= Prostitution in Bolivia =

Prostitution in Bolivia is legal and regulated. It is only permitted by registered prostitutes in licensed brothels. Prostitutes must register and must undergo regular health checks for sexually transmitted diseases (every 20 days). The police are allowed to check whether the prostitutes are registered or not, and have attended a clinic during the previous 20 days.

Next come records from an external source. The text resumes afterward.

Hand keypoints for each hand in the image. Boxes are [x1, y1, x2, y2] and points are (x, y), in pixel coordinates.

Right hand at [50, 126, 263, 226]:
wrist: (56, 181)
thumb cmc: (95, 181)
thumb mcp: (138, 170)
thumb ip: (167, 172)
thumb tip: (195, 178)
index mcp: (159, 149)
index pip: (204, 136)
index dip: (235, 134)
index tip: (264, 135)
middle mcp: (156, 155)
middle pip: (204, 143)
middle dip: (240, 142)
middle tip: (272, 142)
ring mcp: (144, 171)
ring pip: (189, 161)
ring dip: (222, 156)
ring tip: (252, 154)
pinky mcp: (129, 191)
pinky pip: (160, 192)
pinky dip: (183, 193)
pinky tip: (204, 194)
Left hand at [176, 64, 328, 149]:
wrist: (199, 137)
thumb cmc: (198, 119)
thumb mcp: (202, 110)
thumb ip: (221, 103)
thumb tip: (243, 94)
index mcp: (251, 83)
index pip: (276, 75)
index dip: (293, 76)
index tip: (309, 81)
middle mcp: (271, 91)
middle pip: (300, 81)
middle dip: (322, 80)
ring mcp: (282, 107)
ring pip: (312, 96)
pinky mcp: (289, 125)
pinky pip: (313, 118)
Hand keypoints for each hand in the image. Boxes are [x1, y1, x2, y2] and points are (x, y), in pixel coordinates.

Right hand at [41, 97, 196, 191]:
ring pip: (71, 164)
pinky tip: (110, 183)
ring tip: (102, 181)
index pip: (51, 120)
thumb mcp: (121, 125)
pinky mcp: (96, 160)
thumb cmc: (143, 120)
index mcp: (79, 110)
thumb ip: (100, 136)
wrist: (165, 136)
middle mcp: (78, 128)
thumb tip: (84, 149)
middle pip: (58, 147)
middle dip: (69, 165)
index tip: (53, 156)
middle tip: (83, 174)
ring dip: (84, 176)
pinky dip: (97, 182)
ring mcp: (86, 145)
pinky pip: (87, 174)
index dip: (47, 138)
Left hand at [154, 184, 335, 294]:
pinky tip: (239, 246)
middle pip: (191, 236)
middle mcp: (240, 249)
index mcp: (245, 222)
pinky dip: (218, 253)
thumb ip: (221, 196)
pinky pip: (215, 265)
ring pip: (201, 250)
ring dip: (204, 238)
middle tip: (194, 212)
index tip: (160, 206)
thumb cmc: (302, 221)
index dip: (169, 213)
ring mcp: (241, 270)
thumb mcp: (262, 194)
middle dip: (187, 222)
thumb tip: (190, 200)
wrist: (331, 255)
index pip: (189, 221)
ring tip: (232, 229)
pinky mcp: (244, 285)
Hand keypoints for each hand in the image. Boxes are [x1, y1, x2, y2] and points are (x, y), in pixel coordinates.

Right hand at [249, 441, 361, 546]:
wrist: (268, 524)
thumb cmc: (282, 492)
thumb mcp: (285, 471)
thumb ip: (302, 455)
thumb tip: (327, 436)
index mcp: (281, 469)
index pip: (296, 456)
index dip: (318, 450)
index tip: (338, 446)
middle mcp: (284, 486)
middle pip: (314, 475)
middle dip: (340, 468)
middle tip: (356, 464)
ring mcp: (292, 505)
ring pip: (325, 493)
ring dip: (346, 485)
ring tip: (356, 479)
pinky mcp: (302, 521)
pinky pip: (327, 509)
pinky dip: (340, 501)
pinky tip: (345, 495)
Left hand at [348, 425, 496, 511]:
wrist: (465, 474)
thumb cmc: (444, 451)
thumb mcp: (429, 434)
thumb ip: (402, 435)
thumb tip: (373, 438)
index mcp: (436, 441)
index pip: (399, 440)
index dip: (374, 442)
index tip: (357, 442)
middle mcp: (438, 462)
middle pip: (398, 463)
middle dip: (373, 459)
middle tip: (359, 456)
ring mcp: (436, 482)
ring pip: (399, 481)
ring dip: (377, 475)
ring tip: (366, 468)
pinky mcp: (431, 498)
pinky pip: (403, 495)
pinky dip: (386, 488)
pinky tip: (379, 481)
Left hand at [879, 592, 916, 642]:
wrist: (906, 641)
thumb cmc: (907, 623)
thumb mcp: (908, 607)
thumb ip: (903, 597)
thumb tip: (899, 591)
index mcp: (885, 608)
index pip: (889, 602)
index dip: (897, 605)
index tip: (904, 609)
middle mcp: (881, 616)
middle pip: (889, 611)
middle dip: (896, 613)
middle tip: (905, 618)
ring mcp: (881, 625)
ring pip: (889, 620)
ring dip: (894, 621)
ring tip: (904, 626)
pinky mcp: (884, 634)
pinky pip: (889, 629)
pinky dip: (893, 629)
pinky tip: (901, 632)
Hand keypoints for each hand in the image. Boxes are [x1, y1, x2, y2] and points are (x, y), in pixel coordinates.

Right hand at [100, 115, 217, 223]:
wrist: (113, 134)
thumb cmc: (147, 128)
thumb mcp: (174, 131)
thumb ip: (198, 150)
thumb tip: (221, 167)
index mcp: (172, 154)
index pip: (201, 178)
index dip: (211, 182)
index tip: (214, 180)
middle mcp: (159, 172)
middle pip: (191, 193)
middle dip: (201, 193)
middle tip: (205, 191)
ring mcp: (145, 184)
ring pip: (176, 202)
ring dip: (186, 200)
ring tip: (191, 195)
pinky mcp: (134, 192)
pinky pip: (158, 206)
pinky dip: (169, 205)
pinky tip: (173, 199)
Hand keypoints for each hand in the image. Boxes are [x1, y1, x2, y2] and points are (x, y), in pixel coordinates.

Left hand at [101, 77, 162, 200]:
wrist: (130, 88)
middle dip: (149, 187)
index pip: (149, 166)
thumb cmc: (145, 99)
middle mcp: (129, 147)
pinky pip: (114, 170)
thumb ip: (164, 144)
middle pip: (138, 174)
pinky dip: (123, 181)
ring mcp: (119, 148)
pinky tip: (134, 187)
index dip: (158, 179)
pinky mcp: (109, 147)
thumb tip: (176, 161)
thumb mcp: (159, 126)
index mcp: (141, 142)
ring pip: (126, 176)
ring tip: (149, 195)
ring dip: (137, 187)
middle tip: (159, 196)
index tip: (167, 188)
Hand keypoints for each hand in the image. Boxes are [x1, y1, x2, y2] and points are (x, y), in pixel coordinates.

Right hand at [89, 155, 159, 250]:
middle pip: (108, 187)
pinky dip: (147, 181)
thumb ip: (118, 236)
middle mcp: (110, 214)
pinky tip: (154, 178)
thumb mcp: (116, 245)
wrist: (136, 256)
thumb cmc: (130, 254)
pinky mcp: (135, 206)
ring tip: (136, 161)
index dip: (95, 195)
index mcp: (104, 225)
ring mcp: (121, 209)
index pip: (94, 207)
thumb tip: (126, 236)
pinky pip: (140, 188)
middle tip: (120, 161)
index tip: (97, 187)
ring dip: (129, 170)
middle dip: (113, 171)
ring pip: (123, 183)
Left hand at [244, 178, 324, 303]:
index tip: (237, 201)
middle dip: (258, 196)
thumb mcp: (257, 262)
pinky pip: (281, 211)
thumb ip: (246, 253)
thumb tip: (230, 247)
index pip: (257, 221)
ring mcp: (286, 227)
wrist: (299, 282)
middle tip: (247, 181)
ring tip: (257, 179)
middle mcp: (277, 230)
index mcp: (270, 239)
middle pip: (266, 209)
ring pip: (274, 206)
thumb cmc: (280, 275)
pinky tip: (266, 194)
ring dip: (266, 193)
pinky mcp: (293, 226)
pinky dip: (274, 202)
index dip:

In 2016 UNAIDS estimated there were 30,523 prostitutes in Bolivia.

==Societal views==
Although prostitution is widespread in Bolivia, the prostitutes are severely stigmatized by society, they are blamed for everything from broken homes to the rising HIV-infection rate. In 2007, in El Alto, hundreds of prostitutes were attacked, forced to strip and beaten by angry locals; several brothels were burnt. Citizens demanded that brothels and bars be located at least 3,200 feet/960 metres away from schools. The municipal government responded by closing all brothels within 1,600 feet/ 480 metres of schools, but took no action against those who had attacked the prostitutes. "We are Bolivia's unloved," said Yuly Perez, vice-president of ONAEM, the Bolivian sex workers' union, "If we don't work, who's going to feed our kids?" Another representative from the sex worker organization said that: "People think the point of our organization is to expand prostitution in Bolivia. In fact, we want the opposite. Our ideal world is one free of the economic desperation that forces women into this business."

==Child prostitution==

In Bolivia, the average age of entry into prostitution is 16. Child prostitution is a serious problem, particularly in urban areas and in the Chapare region.
Most children forced into prostitution come from the lower social classes and from broken families. Only 12.6% of these children have any education, leaving them with few opportunities. As a result, many remain in the sex trade throughout adulthood, despite wanting to exit. Approximately one third of girls and adolescents in prostitution have between one and five children, mostly under the age of 5.
Most child prostitutes work on the streets, inside brothels or inside bars and clubs.

There are different types of child prostitution, varying with the economic power of the client and the age of the child. Upper-class clients tend to seek older adolescents aged 16–17 (and young adult prostitutes aged 18–20). Many of these youth come from Eastern Bolivia and from outside of the country. This type of prostitution is organised by closed networks, and is subject to very few controls. In some cases, the sexual contact between these adolescents and their clients takes place at the client's house. Adolescents from all parts of the country prostitute themselves in local bars or pubs, mainly for middle-class clients. Street prostitution involves women and girls of all ages who typically enter the trade when they are between the ages of 12 and 15 years. Finally, there is a form of “hidden” prostitution, which can involve children as young as 8 years, often in exchange for drugs or some kind of treat or toy. During the day, these children stay in the street often working as street vendors, domestic servants or waitresses. At night they go to dance clubs or sell alcohol in the street. Clients of this type of prostitution are generally adults or adolescents with little money.

The problem of child prostitution is exacerbated by poorly enforced laws and by rare and ineffective police raids. However, recently, more efforts have been done to address this problem; in 2008, the police raided several brothels and rescued 215 children who were working there.
The International Organization for Migration (IOM) and the NGOs Save the Children and Pro-Adolescente conducted public awareness campaigns on the trafficking of children. La Paz Department and the La Paz city government each operate a shelter for abused and exploited children.

==Sex trafficking==

Economic and social problems create a climate which is favorable to human trafficking. Young Bolivian women and girls are trafficked from rural to urban areas for commercial sexual exploitation; women and children from the indigenous ethnic groups in the Altiplano region are at greater risk of being trafficked into prostitution.
Faced with extreme poverty, many citizens become economic migrants, and some are victimized by traffickers and forced into prostitution, both inside and outside Bolivia.

The country is also a source for victims trafficked for sexual exploitation to Argentina, Chile, Brazil, Spain, and the United States. Weak controls along the borders exacerbate this problem.

In 2018 the United States Department of State Office to Monitor and Combat Trafficking in Persons downgraded Bolivia's rank from 'Tier 2 Watch List' to a 'Tier 3' country.